Niemand wisse mit Sicherheit, wohin die Reise geht, sagt Mehdaoui: "Es gibt viele Annahmen, die im Moment wie Pfeile geworfen werden, ohne dass es eine Zielscheibe gibt."

In der Zwischenzeit experimentieren die Filmemacherinnen und Filmemacher weiter. Mehdaoui etwa setzt generative KI ein, um einen kurzen Dokumentarfilm zu drehen, der zur Entstigmatisierung der Opioidabhängigkeit beitragen soll. Waymark plant eine Fortsetzung von "The Frost", weiß aber noch nicht, ob dabei erneut DALL-E 2 eingesetzt wird. "Wenn wir den nächsten Film machen, werden wir wahrscheinlich eine neue Technologie verwenden und sehen, was sie leisten kann", sagt CEO Persky-Stern.

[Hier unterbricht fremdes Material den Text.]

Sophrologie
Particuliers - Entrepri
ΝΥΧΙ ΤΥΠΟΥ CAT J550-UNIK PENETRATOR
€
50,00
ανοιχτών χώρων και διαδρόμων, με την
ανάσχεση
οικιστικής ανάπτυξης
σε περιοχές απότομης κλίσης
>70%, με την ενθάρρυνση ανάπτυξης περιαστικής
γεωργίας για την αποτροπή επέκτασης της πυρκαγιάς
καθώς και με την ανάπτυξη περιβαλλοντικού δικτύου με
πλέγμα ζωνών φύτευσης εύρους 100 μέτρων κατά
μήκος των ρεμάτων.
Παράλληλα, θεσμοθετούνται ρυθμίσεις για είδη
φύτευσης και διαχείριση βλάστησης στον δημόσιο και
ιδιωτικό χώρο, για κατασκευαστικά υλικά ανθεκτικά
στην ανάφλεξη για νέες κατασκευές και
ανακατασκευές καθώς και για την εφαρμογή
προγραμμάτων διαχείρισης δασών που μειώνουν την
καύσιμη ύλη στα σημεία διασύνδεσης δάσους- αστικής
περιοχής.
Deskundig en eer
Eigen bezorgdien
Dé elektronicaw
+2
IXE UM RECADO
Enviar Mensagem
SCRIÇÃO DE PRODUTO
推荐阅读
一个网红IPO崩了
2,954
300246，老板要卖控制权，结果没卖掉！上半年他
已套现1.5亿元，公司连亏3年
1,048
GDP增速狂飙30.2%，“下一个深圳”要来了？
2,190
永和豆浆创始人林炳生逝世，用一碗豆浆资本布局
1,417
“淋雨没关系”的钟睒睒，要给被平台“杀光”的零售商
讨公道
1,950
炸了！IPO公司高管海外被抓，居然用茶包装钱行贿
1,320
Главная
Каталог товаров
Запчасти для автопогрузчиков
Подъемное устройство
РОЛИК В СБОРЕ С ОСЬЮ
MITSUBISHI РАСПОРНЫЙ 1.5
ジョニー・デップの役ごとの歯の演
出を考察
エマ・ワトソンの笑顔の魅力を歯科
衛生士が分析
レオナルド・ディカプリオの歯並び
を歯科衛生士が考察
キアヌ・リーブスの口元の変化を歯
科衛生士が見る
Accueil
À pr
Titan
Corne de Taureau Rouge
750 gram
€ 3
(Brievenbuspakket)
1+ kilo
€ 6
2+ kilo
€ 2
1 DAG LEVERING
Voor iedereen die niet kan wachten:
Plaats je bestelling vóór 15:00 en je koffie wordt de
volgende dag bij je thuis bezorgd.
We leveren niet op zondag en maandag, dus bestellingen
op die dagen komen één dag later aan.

Private Island drehte Anfang dieses Jahres ein Video mit einem von ChatGPT erstellten Drehbuch und von Stable Diffusion produzierten Bildern. Jetzt arbeitet das Unternehmen an einem Film, der eine Mischung aus Live-Action und von Stable Diffusion entworfenen Kostümen darstellt. "Wir sind von der Ästhetik sehr angetan", sagt Boyle. Sie sei eine Abwechslung zu der in der digitalen Kultur vorherrschenden Bildsprache, die sich auf Emoji und Glitch-Effekte beschränkt. "Es ist sehr spannend zu sehen, woher die neue Ästhetik kommen wird. Die generative KI ist wie ein zerbrochener Spiegel."